A Guide to Understanding Different Reactions to Tragedy
This morning I turned on Good Morning America, as I do every morning, only to be greeted yet AGAIN with the sad news of another mass shooting… this time the worst in “the history of American mass shootings”. The fact that I just typed… “the history of American mass shootings” brings a tear to my eye. We as a country and the world have faced many tragedies recently… 3 devastating hurricanes, earthquakes, volcanoes, wild fires, excessive heat warnings, floods, social and economical unrest, and now another mass shooting. As our country faces pulling together after this recent tragedy, I am paused to consider the diverse ways people respond to tragic events. You see not everyone handles tragedy the same. And that is OK! But it is helpful to understand that some will not grieve the same way you do. When we understand that we can help each other heal instead of judging.
As a coach and DISC practitioner I live for analyzing behavior patterns and solving problems.

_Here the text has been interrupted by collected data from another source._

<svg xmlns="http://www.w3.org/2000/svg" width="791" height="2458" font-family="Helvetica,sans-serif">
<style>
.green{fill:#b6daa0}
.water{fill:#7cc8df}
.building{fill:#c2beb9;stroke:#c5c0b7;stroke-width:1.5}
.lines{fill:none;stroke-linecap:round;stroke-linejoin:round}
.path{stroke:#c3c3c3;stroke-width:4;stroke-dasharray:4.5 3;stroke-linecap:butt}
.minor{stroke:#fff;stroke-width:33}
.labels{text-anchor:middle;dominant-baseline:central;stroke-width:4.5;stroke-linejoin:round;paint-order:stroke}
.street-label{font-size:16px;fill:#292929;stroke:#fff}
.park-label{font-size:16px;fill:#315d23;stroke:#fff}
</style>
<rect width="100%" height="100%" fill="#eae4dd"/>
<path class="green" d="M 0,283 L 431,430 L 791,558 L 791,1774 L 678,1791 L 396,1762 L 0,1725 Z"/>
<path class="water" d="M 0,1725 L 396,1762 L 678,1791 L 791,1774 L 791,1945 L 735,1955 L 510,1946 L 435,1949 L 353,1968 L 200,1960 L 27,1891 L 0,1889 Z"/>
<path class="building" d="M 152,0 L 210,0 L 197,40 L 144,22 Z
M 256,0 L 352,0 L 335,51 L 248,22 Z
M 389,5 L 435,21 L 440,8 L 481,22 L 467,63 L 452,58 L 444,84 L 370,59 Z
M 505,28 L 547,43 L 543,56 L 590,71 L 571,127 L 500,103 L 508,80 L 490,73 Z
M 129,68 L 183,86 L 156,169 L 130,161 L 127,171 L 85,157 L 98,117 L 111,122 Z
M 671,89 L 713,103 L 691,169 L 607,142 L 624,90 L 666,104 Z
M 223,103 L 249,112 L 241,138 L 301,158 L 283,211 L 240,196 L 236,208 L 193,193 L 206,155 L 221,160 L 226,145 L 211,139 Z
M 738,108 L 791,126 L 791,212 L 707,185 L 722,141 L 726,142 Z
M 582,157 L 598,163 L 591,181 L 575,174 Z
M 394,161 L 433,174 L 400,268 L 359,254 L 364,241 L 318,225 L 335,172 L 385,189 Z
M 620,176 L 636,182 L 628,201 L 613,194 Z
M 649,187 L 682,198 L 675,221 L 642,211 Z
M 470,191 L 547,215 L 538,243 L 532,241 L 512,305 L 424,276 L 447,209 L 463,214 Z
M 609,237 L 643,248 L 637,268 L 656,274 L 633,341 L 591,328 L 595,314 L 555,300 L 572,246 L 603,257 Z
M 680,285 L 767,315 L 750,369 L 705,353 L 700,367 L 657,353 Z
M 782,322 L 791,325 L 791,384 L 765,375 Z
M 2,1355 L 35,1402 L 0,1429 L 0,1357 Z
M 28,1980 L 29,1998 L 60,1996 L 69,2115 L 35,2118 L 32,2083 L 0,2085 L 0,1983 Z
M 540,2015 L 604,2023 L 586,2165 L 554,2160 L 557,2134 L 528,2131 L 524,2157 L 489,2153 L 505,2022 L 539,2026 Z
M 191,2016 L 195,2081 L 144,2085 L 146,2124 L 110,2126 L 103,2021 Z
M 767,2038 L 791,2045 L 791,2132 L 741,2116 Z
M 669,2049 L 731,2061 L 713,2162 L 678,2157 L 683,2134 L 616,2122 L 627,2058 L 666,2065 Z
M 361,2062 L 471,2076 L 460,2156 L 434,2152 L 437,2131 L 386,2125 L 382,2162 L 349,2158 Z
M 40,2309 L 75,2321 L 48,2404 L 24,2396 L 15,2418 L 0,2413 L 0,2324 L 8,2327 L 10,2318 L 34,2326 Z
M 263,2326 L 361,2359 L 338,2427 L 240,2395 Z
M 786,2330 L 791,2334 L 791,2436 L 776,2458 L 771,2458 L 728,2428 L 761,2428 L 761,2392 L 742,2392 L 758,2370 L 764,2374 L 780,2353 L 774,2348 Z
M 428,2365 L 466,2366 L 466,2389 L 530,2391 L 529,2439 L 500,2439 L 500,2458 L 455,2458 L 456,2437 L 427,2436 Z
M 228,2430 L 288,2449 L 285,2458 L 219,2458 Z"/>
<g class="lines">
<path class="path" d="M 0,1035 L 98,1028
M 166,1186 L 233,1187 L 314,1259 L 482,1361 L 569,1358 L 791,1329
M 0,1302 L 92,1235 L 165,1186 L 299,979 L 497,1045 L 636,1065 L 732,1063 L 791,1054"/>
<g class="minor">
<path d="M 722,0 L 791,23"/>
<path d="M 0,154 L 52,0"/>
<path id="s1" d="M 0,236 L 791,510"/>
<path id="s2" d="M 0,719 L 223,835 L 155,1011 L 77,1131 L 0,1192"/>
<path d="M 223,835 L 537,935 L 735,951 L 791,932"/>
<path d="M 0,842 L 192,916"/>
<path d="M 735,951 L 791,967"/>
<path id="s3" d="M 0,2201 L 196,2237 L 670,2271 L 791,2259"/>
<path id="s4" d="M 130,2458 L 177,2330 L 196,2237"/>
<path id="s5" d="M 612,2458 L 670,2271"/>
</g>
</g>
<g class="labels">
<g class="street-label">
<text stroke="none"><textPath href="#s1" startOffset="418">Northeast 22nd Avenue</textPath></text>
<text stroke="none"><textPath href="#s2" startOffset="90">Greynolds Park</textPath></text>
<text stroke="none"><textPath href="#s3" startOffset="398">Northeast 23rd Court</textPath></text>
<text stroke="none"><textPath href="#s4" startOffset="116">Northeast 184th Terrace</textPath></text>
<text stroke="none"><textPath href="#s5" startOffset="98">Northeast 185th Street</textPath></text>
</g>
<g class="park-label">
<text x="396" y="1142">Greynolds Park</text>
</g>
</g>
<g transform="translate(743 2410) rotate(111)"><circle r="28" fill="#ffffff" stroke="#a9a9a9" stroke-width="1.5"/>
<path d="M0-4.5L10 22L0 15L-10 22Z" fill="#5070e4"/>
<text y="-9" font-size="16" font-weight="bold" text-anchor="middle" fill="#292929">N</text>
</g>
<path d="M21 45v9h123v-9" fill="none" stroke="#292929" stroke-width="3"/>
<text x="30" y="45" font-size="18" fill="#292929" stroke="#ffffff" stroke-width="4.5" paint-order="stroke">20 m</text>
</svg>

In crisis, I have seen some people rush to activism, some get to work to avoid thinking about it, some people rush to solitude, some rush to be with the people they love, some people research to find all the facts and try to make sense of it all. The point is… we all handle things differently.
Most high “D” behavior styles will pause reflect and move on. They will keep busy with things they can control and act on. They will allow themselves little downtime and little time to process. To others this may seem harsh or insensitive… but, this is just how a high “D” handles crisis.

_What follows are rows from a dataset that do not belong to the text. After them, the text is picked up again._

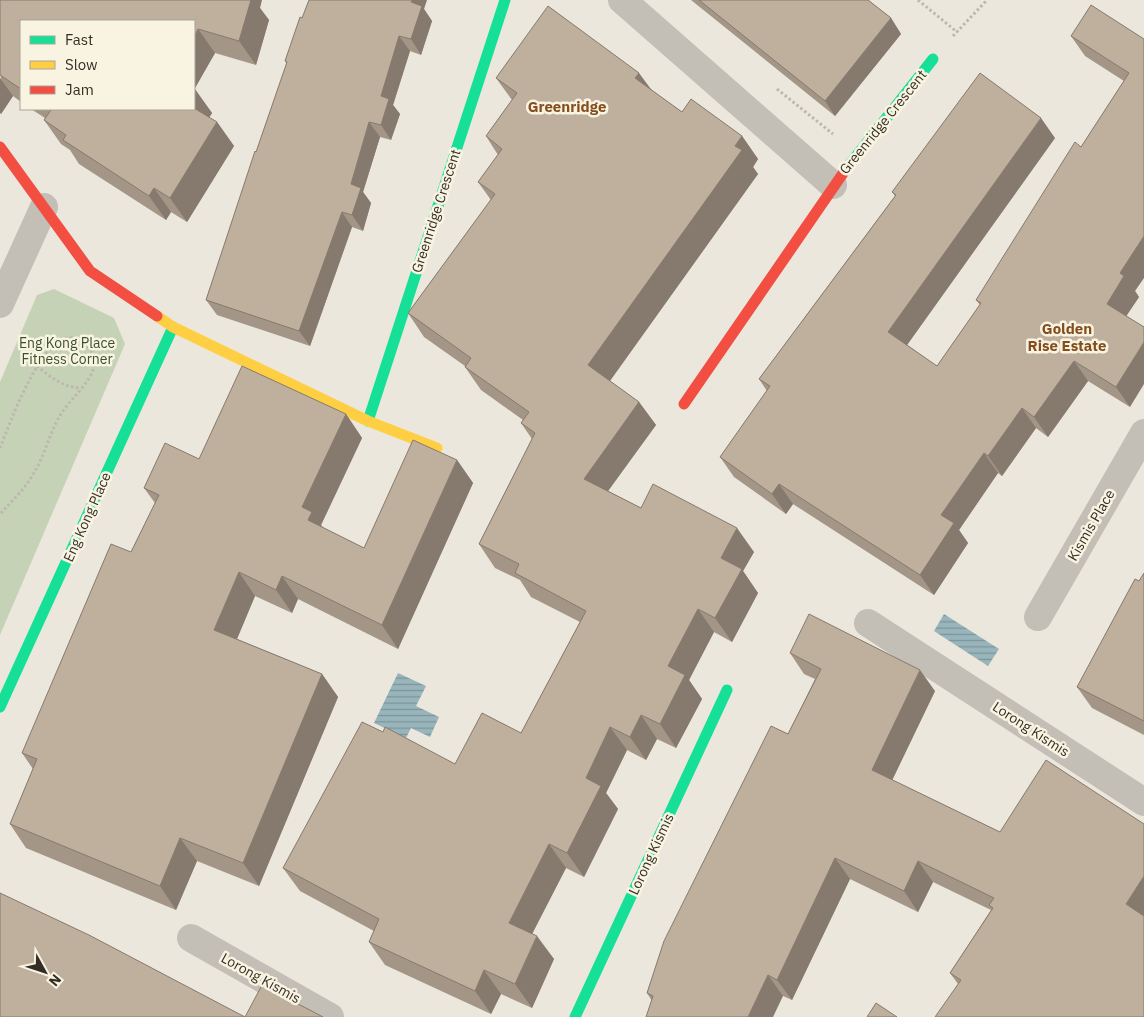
<svg xmlns="http://www.w3.org/2000/svg" width="1144" height="1017" font-family="'IBM Plex Sans',sans-serif">
<style>
.green{fill:#c6d2b6}
.water{fill:url(#water-rules)}
.lines{fill:none;stroke-linecap:round;stroke-linejoin:round}
.path{stroke:#bcb8af;stroke-width:3;stroke-dasharray:2.5 2.5;stroke-linecap:butt}
.street{stroke:#c3bfb6;stroke-width:28}
.fast{stroke:#16e098;stroke-width:11}
.slow{stroke:#ffcf43;stroke-width:11}
.jam{stroke:#f24e42;stroke-width:11}
.wall{fill:#a49687}
.shaded-wall{fill:#867a6e}
.building{fill:#bfaf9d;stroke:#867a6e}
.labels{text-anchor:middle;stroke-width:5;stroke-linejoin:round;paint-order:stroke}
.street-label{font-size:14px;fill:#332d25;stroke:#f9f4e2}
.park-label{font-size:14px;fill:#395228;stroke:#f9f4e2}
.neighbourhood-label{font-size:15px;font-weight:bold;fill:#834d1d;stroke:#f9f4e2}
</style>
<defs>
<pattern id="water-rules" width="6" height="5" patternUnits="userSpaceOnUse" patternTransform="scale(1.25)"><rect width="6" height="5" fill="#98b5bc"/><path d="M0 2.5h6" fill="none" stroke="#7d9499"/></pattern>
</defs>
<rect width="100%" height="100%" fill="#ebe7dc"/>
<!-- green -->
<path class="green" d="M 54,289 L 114,318 L 125,344 L 0,635 L 0,382 L 37,295 Z"/>
<!-- water -->
<g class="water">
<path d="M 944,614 L 999,649 L 988,666 L 934,631 Z"/>
<path d="M 398,673 L 426,686 L 416,706 L 439,717 L 430,737 L 411,728 L 406,738 L 374,723 Z"/>
</g>
<g class="lines">
<!-- path -->
<g class="path">
<path d="M 918,0 L 957,32"/>
<path d="M 953,36 L 987,0"/>
<path d="M 777,89 L 833,134"/>
<path d="M 37,366 C 50,377 63,387 80,388"/>
<path d="M 0,448 C 9,426 46,320 78,340 C 84,343 91,348 94,356 C 99,376 73,396 63,411 C 49,431 46,455 32,476 C 24,490 11,502 0,514"/>
</g>
<!-- street -->
<g class="street">
<path d="M 622,0 L 833,185"/>
<path d="M 0,304 L 44,207"/>
<path d="M 1038,617 L 1144,433"/>
<path d="M 868,623 L 1144,802"/>
<path d="M 191,938 L 330,1017"/>
</g>
<!-- fast -->
<g class="fast">
<path d="M 846,169 L 933,59"/>
<path d="M 368,421 L 505,0"/>
<path d="M 0,707 L 173,327"/>
<path d="M 575,1017 L 727,690"/>
</g>
<!-- slow -->
<path class="slow" d="M 157,316 L 173,327 L 368,421 L 437,448"/>
<!-- jam -->
<g class="jam">
<path d="M 0,147 L 90,271 L 157,316"/>
<path d="M 684,404 L 846,169"/>
</g>
</g>
<!-- wall -->
<g class="wall">
<path d="M 0,0 L 260,8 L 269,20 L 256,65 L 215,53 L 194,89 L 212,113 L 209,118 L 217,122 L 234,146 L 187,222 L 171,212 L 166,220 L 79,164 L 70,150 L 61,144 L 44,120 L 45,118 L 31,109 L 194,109 L 21,21 L 21,102 L 13,96 L 1,114 Z"/>
<path d="M 691,0 L 868,0 L 891,18 L 901,34 L 835,116 Z"/>
<path d="M 424,9 L 432,21 L 421,55 L 410,51 L 393,105 L 400,114 L 391,140 L 380,137 L 363,192 L 371,203 L 363,231 L 352,227 L 310,346 L 217,315 L 206,300 L 287,64 L 285,61 L 302,18 Z"/>
<path d="M 1071,36 L 1144,39 L 1135,291 L 1139,297 L 1126,316 L 1130,407 L 1088,381 L 1048,437 L 1036,428 L 1002,476 L 998,473 L 959,530 L 968,543 L 934,595 L 793,504 L 786,514 L 734,477 L 720,457 L 767,391 L 759,379 L 895,196 L 892,192 L 1055,138 L 907,345 L 937,366 L 980,305 L 976,300 L 1081,147 L 1124,81 L 1085,56 Z"/>
<path d="M 496,78 L 652,91 L 682,112 L 742,136 L 758,159 L 753,167 L 758,174 L 610,381 L 639,402 L 656,425 L 608,491 L 641,508 L 754,552 L 743,571 L 758,593 L 732,642 L 714,632 L 689,680 L 702,699 L 676,748 L 657,739 L 646,760 L 627,750 L 606,793 L 618,809 L 584,877 L 566,868 L 532,933 L 554,959 L 532,1008 L 501,994 L 491,1014 L 385,965 L 369,942 L 374,931 L 300,891 L 283,868 L 383,732 L 455,764 L 521,733 L 580,622 L 531,597 L 520,580 L 495,568 L 479,544 L 532,439 L 521,423 L 523,420 L 481,390 L 465,367 L 465,366 L 424,337 L 408,313 L 491,200 L 478,182 L 498,155 L 486,136 L 512,100 Z"/>
<path d="M 346,414 L 362,438 L 321,525 L 323,528 L 364,548 L 457,460 L 473,483 L 398,649 L 298,599 L 292,613 L 255,596 L 237,639 L 322,674 L 338,697 L 259,886 L 197,861 L 176,910 L 26,848 L 10,824 L 33,769 L 22,753 L 131,552 L 155,503 L 144,488 L 199,459 Z"/>
<path d="M 1144,573 L 1144,735 L 1092,708 L 1077,687 Z"/>
<path d="M 790,653 L 935,691 L 892,780 L 1000,832 L 1144,824 L 958,984 L 950,973 L 991,910 L 933,882 L 918,912 L 850,879 L 792,1000 L 783,996 L 652,1001 L 647,993 L 788,734 L 815,679 L 804,674 Z"/>
</g>
<!-- shaded-wall -->
<g class="shaded-wall">
<path d="M 245,0 L 262,0 L 260,8 L 269,20 L 256,65 L 239,41 Z"/>
<path d="M 412,0 L 427,0 L 424,9 L 432,21 L 421,55 L 411,39 Z"/>
<path d="M 891,18 L 901,34 L 835,116 L 825,101 Z"/>
<path d="M 198,29 L 215,53 L 194,90 L 194,37 Z"/>
<path d="M 399,36 L 410,51 L 393,105 L 400,114 L 391,140 L 381,125 L 381,96 Z"/>
<path d="M 639,73 L 656,96 L 635,78 Z"/>
<path d="M 0,78 L 13,96 L 1,114 L 0,113 Z"/>
<path d="M 195,89 L 212,113 L 203,127 L 194,109 L 194,91 Z"/>
<path d="M 1041,118 L 1055,138 L 902,352 L 888,332 Z"/>
<path d="M 217,122 L 234,146 L 187,222 L 170,198 Z"/>
<path d="M 369,122 L 380,137 L 363,192 L 371,203 L 363,231 L 352,215 L 351,184 Z"/>
<path d="M 742,136 L 758,159 L 753,167 L 758,174 L 604,389 L 588,365 Z"/>
<path d="M 154,188 L 171,212 L 166,220 L 149,196 Z"/>
<path d="M 342,212 L 352,227 L 310,346 L 299,331 Z"/>
<path d="M 1144,236 L 1144,278 L 1135,291 L 1139,297 L 1121,324 L 1107,304 L 1120,273 Z"/>
<path d="M 1144,342 L 1144,384 L 1130,407 L 1116,387 Z"/>
<path d="M 1074,361 L 1088,381 L 1048,437 L 1034,417 Z"/>
<path d="M 639,402 L 656,425 L 600,502 L 584,479 Z"/>
<path d="M 1022,408 L 1036,428 L 1002,476 L 988,456 Z"/>
<path d="M 346,414 L 362,438 L 321,525 L 328,535 L 308,520 L 302,507 Z"/>
<path d="M 984,453 L 998,473 L 959,530 L 968,543 L 934,595 L 920,575 L 941,515 Z"/>
<path d="M 457,460 L 473,483 L 398,649 L 382,625 Z"/>
<path d="M 779,484 L 793,504 L 786,514 L 772,494 Z"/>
<path d="M 737,528 L 754,552 L 743,571 L 758,593 L 732,642 L 715,618 L 721,558 Z"/>
<path d="M 239,572 L 255,596 L 231,653 L 214,630 Z"/>
<path d="M 282,576 L 298,599 L 292,613 L 276,590 Z"/>
<path d="M 698,609 L 714,632 L 689,680 L 702,699 L 676,748 L 660,724 L 668,666 Z"/>
<path d="M 920,670 L 935,691 L 887,791 L 872,770 Z"/>
<path d="M 322,674 L 338,697 L 259,886 L 243,863 Z"/>
<path d="M 641,715 L 657,739 L 646,760 L 630,737 Z"/>
<path d="M 610,727 L 627,750 L 606,793 L 618,809 L 584,877 L 567,853 L 586,778 Z"/>
<path d="M 180,838 L 197,861 L 176,910 L 160,886 Z"/>
<path d="M 549,844 L 566,868 L 526,946 L 509,923 Z"/>
<path d="M 835,858 L 850,879 L 792,1000 L 777,980 Z"/>
<path d="M 918,861 L 933,882 L 918,912 L 904,891 Z"/>
<path d="M 1144,876 L 1144,919 L 1126,904 Z"/>
<path d="M 537,936 L 554,959 L 532,1008 L 515,984 Z"/>
<path d="M 484,970 L 501,994 L 491,1014 L 475,991 Z"/>
<path d="M 768,975 L 783,996 L 773,1017 L 748,1017 Z"/>
</g>
<!-- building -->
<g class="building">
<path d="M 0,0 L 251,0 L 239,41 L 198,29 L 194,37 L 194,21 L 21,21 L 21,89 L 0,75 Z"/>
<path d="M 309,0 L 412,0 L 411,2 L 422,6 L 411,39 L 399,36 L 381,96 L 389,99 L 381,125 L 369,122 L 351,184 L 361,188 L 352,215 L 342,212 L 299,331 L 206,300 L 255,151 L 256,152 L 287,62 L 285,61 L 300,17 L 302,18 Z"/>
<path d="M 699,0 L 868,0 L 891,18 L 825,101 Z"/>
<path d="M 1091,5 L 1144,39 L 1144,236 L 1120,273 L 1124,276 L 1107,304 L 1144,327 L 1144,342 L 1116,387 L 1074,361 L 1034,417 L 1022,408 L 988,456 L 984,453 L 941,515 L 954,523 L 920,575 L 779,484 L 772,494 L 720,457 L 770,386 L 759,379 L 896,195 L 892,192 L 980,73 L 1041,118 L 888,332 L 937,366 L 981,303 L 976,300 L 1075,142 L 1081,147 L 1129,73 L 1071,36 Z"/>
<path d="M 548,6 L 639,73 L 635,78 L 682,112 L 691,99 L 742,136 L 735,146 L 742,150 L 588,365 L 639,402 L 584,479 L 641,508 L 653,484 L 737,528 L 721,558 L 742,569 L 715,618 L 698,609 L 668,666 L 685,675 L 660,724 L 641,715 L 630,737 L 610,727 L 586,778 L 601,786 L 567,853 L 549,844 L 509,923 L 537,936 L 515,984 L 484,970 L 475,991 L 369,942 L 379,919 L 283,868 L 362,722 L 383,732 L 385,727 L 455,764 L 482,713 L 521,733 L 586,611 L 515,573 L 519,564 L 479,544 L 535,433 L 521,423 L 529,412 L 465,367 L 471,358 L 408,313 L 495,194 L 478,182 L 502,149 L 486,136 L 517,93 L 496,78 Z"/>
<path d="M 194,108 L 217,122 L 170,198 L 154,188 L 149,196 L 63,140 L 66,135 L 44,120 L 51,110 L 50,109 Z"/>
<path d="M 242,366 L 346,414 L 302,507 L 312,512 L 308,520 L 364,548 L 413,440 L 457,460 L 382,625 L 282,576 L 276,590 L 239,572 L 214,630 L 322,674 L 243,863 L 180,838 L 160,886 L 10,824 L 37,759 L 22,753 L 111,544 L 131,552 L 159,495 L 144,488 L 165,443 L 199,459 Z"/>
<path d="M 1144,573 L 1144,721 L 1077,687 L 1135,579 L 1139,581 Z"/>
<path d="M 809,614 L 920,670 L 872,770 L 1000,832 L 1046,760 L 1144,824 L 1144,876 L 1126,904 L 1144,916 L 1144,1017 L 935,1017 L 961,980 L 950,973 L 993,908 L 989,905 L 994,898 L 918,861 L 904,891 L 835,858 L 777,980 L 768,975 L 748,1017 L 646,1017 L 653,996 L 647,993 L 664,941 L 771,726 L 788,734 L 821,669 L 790,653 Z"/>
<path d="M 0,893 L 89,935 L 245,1017 L 0,1017 Z"/>
<path d="M 262,985 L 323,1017 L 245,1017 Z"/>
<path d="M 876,1003 L 897,1017 L 867,1017 Z"/>
</g>
<g class="labels">
<!-- street labels -->
<g class="street-label">
<text transform="translate(883 122) rotate(-51)" y="5">Greenridge Crescent</text>
<text transform="translate(436 211) rotate(-72)" y="5">Greenridge Crescent</text>
<text transform="translate(87 517) rotate(-66)" y="5">Eng Kong Place</text>
<text transform="translate(1091 525) rotate(-60)" y="5">Kismis Place</text>
<text transform="translate(1031 729) rotate(33)" y="5">Lorong Kismis</text>
<text transform="translate(651 854) rotate(-65)" y="5">Lorong Kismis</text>
<text transform="translate(261 978) rotate(29)" y="5">Lorong Kismis</text>
</g>
<!-- park labels -->
<g class="park-label">
<text x="67" y="348">Eng Kong Place<tspan x="67" dy="16">Fitness Corner</tspan></text>
</g>
<!-- neighbourhood labels -->
<g class="neighbourhood-label">
<text x="567" y="112">Greenridge</text>
<text x="1067" y="334">Golden<tspan x="1067" dy="17">Rise Estate</tspan></text>
</g>
</g>
<!-- legend -->
<rect x="20" y="20" width="175" height="90" fill="#f9f4e2" stroke="#aaa496"/>
<rect x="30" y="36" width="25" height="8" fill="#16e098" stroke="#aaa496"/>
<text x="65" y="45" font-size="15" fill="#332d25">Fast</text>
<rect x="30" y="61" width="25" height="8" fill="#ffcf43" stroke="#aaa496"/>
<text x="65" y="70" font-size="15" fill="#332d25">Slow</text>
<rect x="30" y="86" width="25" height="8" fill="#f24e42" stroke="#aaa496"/>
<text x="65" y="95" font-size="15" fill="#332d25">Jam</text>
<!-- north arrow -->
<g transform="translate(45 972) rotate(130)" stroke="#f9f4e2" stroke-width="4" paint-order="stroke">
<path d="M0-4L9 19L0 12L-9 19Z" fill="#332d25"/>
<text y="-8" font-size="14" font-weight="bold" text-anchor="middle" fill="#332d25">N</text>
</g>
</svg>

Most high “I” behavior styles will flock to groups to be around people, some will start a fundraising effort, some will make signs or create (repeated) social media posts of support… a “we’re in this together” mentality. They may share information that is not backed by fact, but more based on emotion. To others this can seem irresponsible or rash in the respect that they can stir up emotions in others.
Most high “S” behavior styles will shelter at home… surround themselves with what is comfortable, known and familiar. They will bring their loved ones close and make sure they are OK without sharing much about their own feelings. To other this may look like they are keeping their head in the sand… and to an “S”, that is just what they want in crisis!
Most high “C” behavior styles will watch all the news stations, read articles, listen to the radio, scan social media, gather information, and some will even try to figure out a plan to “make things better” or make sense of something that may not make sense. They are looking for logic… something to solve, an answer. A high “C” will need as much information, angles and stories as they can get, even if it is upsetting to them. To others this may seem like punishment… “Why are you doing this to yourself… turn off the TV”, But they can’t.
There is no “Right” or “Wrong” way to handle tragedy… what is most important is to give people the freedom to process without judgement of how they “should” react or respond. My goal in this article is to bring to light the fact that we are all different, yet all beautiful. As we try to understand what is going on in our world… remember to give people grace… give people the space to grieve or be angry or whatever emotion comes up for them… without judgement. We will get through this. Sending love and hugs to you all!